▶ [Directive]
Return every line of the listing below that contains the string "closest", copying each line in full. Case counts, so match only that exact capitalization.

**** Materials provided ****

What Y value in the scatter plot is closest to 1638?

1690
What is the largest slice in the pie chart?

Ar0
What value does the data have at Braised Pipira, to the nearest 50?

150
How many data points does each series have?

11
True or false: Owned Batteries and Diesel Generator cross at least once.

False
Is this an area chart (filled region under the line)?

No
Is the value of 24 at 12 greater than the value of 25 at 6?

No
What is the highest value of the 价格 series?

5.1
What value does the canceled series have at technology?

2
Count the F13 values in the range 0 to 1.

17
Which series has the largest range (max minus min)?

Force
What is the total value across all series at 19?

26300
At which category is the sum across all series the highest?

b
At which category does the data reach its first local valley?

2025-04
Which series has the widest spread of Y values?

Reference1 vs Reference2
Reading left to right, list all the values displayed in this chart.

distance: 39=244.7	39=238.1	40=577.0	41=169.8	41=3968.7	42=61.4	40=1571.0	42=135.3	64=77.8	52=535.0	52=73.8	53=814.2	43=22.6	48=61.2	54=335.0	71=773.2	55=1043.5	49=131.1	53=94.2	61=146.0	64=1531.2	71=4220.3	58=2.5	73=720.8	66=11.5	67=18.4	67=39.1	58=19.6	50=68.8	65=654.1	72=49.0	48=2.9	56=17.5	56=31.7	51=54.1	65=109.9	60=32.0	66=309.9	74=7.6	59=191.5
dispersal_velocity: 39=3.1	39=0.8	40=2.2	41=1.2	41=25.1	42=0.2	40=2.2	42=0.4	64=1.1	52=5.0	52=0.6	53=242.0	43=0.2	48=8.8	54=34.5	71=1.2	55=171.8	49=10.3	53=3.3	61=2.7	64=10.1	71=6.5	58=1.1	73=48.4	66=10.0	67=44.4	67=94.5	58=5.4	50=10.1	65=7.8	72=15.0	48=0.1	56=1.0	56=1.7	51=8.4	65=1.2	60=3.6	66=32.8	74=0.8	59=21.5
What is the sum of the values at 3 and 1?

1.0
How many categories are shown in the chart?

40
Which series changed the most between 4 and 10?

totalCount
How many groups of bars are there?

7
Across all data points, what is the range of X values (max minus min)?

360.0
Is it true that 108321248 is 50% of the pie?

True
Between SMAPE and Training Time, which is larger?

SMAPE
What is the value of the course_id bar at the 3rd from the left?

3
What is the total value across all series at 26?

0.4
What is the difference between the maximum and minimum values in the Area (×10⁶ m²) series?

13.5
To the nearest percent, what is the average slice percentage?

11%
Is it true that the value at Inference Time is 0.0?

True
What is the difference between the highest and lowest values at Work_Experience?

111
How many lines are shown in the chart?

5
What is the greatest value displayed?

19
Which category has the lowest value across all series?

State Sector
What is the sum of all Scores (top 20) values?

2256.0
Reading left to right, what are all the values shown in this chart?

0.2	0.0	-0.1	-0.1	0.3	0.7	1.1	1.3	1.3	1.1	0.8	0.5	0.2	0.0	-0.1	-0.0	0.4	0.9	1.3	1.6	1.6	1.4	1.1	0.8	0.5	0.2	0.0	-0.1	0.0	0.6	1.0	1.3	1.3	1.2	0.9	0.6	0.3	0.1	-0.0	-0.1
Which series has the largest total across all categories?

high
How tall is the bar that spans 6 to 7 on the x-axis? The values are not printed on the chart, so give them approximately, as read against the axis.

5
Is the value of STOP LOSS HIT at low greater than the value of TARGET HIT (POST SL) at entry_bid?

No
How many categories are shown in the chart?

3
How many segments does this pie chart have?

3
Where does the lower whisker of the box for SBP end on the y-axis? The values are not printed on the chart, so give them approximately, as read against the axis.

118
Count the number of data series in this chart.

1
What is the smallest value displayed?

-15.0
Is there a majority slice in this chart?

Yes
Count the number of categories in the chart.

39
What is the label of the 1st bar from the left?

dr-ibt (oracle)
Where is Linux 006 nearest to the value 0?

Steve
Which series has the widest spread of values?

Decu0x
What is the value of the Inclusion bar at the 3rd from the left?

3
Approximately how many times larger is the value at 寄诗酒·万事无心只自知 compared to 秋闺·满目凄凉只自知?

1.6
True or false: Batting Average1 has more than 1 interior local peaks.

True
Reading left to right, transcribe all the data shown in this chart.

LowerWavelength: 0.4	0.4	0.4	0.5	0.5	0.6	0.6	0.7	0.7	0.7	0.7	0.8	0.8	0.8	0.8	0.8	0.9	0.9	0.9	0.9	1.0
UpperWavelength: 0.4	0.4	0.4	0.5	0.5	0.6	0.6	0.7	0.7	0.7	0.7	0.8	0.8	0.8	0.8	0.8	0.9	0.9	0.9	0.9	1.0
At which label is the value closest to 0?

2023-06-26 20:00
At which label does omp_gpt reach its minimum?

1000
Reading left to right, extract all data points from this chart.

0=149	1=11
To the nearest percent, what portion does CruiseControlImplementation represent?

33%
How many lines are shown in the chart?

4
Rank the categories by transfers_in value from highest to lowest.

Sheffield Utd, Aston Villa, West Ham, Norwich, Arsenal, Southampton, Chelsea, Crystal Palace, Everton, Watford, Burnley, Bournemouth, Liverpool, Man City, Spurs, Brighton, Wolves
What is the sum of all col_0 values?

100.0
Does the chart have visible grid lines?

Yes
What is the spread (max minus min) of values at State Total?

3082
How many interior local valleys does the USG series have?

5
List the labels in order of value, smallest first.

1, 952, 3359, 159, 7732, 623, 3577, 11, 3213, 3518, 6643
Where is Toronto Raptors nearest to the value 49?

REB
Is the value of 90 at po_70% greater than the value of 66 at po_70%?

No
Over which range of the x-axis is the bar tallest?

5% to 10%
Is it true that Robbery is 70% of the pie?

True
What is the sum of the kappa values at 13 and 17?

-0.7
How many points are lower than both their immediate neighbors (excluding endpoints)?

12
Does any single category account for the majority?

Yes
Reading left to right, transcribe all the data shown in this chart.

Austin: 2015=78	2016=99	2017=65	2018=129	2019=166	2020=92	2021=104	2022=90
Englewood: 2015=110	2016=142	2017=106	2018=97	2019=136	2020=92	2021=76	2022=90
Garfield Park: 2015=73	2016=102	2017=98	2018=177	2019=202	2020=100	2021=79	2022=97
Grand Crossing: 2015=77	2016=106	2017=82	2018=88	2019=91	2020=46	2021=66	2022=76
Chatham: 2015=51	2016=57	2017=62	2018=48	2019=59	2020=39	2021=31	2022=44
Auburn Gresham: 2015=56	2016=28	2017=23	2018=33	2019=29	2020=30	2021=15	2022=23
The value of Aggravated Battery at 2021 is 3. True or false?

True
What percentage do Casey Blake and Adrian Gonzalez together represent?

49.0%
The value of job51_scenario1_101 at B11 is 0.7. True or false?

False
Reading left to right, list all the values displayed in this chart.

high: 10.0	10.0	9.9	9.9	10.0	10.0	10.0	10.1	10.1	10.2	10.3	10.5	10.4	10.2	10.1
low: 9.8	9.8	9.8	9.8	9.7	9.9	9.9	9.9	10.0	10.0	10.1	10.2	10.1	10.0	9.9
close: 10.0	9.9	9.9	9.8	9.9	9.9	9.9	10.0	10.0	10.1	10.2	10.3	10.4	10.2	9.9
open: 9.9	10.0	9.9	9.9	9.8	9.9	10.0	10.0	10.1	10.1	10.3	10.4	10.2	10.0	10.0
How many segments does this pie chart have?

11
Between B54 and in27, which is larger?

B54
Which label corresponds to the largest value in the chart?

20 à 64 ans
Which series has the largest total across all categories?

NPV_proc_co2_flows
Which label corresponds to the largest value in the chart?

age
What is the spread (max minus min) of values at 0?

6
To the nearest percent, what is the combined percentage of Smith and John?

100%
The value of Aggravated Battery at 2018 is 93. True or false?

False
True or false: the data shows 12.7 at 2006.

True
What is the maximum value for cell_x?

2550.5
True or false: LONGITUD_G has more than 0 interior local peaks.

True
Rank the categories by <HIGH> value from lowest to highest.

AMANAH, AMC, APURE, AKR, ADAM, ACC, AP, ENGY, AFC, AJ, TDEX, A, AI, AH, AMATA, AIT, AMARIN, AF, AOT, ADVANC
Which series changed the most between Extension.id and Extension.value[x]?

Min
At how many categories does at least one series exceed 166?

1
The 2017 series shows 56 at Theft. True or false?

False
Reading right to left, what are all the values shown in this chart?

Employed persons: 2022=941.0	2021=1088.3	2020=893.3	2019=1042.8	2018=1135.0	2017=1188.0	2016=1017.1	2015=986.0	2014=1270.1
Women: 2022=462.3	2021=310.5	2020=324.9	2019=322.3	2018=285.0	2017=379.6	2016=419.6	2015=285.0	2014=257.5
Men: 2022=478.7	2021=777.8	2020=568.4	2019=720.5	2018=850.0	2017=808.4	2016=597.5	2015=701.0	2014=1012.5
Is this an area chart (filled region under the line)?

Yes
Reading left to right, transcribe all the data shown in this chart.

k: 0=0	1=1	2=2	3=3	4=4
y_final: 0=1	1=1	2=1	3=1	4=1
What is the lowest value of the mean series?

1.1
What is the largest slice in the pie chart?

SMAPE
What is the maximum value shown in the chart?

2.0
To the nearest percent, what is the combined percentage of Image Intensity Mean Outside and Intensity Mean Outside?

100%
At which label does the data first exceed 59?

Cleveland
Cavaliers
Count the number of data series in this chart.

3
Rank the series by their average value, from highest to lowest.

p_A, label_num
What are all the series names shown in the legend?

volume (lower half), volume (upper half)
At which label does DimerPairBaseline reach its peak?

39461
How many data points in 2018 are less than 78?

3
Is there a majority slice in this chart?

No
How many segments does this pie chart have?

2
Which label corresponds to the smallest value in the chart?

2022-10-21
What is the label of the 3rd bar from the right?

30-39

****

▶ [Written reply]
What Y value in the scatter plot is closest to 1638?
At which label is the value closest to 0?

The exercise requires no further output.